Reading text:
☆ ☆ ☆ ☆ ☆ ☆ ☆

Monday, February 21, 2011

He is HERE!!

Wyatt Cory Reynolds

born: Wednesday 02.09.11 time: 3:44 pm weight: 7lbs 15 oz


He's here!! We are so excited to have this little one in our family..he has been such a blessing and everything has just worked out and come together and we are so grateful the Lord knows our needs and sent us this little miracle when he did. I never thought we would have 3 kids and I especially didn't plan to have this one as close to London as we did (20 months). But I have gained such a strong testimony of faith, I can't tell you how many things have fallen into place since we found out we were pregnant. I have spent many nights on my knees begging Heavenly Father to help me understand and help me get through this with my sanity intact. How much I have learned about the way the Lord answers our prayers. He truly knows us and our needs and it makes me think of the song "A Window to his Love" It makes me want to be better, it makes me realize the Lord believes in me as a mom by sending me these precious little people and I have a big responsibility to love and take care of these kids at any cost it is MY job to set an example and teach them right from wrong...."I want to be a doorway to the truth, I want to stand so straight and tall you won't even see me at all."

☆ ☆ ☆ ☆ ☆ ☆ ☆

Required action:
Continue the blog post announcing Wyatt's birth, picking up after its last sentence.

☆ ☆ ☆ ☆ ☆ ☆ ☆

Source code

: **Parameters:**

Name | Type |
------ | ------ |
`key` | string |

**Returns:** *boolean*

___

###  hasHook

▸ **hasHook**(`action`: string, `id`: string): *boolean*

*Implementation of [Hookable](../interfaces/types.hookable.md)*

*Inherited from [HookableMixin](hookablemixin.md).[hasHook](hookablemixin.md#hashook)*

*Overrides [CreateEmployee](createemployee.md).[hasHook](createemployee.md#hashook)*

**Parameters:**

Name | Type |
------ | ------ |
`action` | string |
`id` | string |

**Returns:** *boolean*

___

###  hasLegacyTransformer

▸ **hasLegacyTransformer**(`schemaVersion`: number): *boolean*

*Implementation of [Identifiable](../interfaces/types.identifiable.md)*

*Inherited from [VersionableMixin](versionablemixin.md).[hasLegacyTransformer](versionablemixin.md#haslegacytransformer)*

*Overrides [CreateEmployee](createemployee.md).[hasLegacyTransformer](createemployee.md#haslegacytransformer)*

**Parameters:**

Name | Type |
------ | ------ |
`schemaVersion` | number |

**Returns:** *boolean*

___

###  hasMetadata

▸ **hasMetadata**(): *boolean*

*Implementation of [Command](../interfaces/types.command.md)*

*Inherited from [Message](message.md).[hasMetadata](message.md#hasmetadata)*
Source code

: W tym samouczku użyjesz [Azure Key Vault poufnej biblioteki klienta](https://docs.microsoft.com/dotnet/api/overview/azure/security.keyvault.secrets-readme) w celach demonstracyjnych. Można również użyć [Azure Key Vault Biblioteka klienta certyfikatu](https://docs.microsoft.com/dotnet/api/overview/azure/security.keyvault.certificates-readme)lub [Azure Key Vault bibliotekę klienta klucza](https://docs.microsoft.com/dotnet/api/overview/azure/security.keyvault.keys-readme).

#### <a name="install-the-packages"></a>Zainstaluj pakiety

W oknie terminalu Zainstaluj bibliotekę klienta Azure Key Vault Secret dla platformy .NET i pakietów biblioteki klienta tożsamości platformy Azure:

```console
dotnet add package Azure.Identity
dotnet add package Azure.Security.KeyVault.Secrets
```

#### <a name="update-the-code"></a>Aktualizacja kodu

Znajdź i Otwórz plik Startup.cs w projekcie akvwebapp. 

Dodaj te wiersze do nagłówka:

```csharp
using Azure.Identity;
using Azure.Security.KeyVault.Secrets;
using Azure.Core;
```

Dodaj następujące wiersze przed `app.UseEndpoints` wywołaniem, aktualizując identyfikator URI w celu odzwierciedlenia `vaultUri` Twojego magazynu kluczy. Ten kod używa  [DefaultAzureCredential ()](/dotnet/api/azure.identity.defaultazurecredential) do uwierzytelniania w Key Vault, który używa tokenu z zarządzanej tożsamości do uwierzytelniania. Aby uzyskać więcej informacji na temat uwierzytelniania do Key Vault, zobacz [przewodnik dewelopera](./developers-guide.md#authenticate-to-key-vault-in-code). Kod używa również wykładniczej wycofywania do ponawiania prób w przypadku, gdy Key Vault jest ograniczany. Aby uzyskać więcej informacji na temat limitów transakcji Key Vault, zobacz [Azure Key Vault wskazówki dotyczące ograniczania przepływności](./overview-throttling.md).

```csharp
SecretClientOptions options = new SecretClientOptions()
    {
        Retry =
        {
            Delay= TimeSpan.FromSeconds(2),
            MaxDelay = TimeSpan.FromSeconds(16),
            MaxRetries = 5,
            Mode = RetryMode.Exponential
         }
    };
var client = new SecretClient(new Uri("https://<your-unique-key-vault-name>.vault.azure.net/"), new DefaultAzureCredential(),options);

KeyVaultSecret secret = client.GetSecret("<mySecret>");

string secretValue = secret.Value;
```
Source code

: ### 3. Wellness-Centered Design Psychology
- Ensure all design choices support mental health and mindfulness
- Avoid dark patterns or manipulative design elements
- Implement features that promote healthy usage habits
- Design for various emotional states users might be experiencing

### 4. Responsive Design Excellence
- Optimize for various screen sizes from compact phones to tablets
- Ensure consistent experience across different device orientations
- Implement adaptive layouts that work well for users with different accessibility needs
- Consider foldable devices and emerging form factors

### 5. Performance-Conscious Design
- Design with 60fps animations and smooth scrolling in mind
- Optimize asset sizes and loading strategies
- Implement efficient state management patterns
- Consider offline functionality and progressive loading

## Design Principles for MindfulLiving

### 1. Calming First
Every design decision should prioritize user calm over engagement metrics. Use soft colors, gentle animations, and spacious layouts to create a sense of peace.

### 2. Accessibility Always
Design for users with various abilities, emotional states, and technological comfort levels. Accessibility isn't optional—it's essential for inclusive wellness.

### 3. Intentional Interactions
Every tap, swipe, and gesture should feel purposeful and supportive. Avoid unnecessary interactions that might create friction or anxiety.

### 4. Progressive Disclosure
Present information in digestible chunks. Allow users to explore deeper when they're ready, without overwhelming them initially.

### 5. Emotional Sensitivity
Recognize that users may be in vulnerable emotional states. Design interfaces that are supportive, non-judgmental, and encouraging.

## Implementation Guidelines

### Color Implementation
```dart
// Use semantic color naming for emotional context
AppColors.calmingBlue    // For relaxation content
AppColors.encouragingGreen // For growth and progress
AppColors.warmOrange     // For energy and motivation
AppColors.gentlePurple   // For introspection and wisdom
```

☆ ☆ ☆ ☆ ☆ ☆ ☆

Output of the task:
The Labor story...
I was induced on Wednesday February 9th @ 7:00 in the morning at Jordan Valley Hospital and I got my epideral a couple hours later, didn't feel more than a couple contractions and 6 hours later he ready to come..2 pushes and he was HERE! I bawled when I saw his little body it was SO surreal when they handed him back to me and I remember I just kept repeating "this is so weird to be looking at a baby boy!" Every time I would say it out loud it made me cry harder I was SO excited to have him here and it was the most spiritual experience it makes me tear up thinking about it. How blessed we are to have this boy in our home! All my doubts of having a 3rd child (under 4) went away I know I'm going to have hard days but this boy is supposed to be here. In our family. At this time.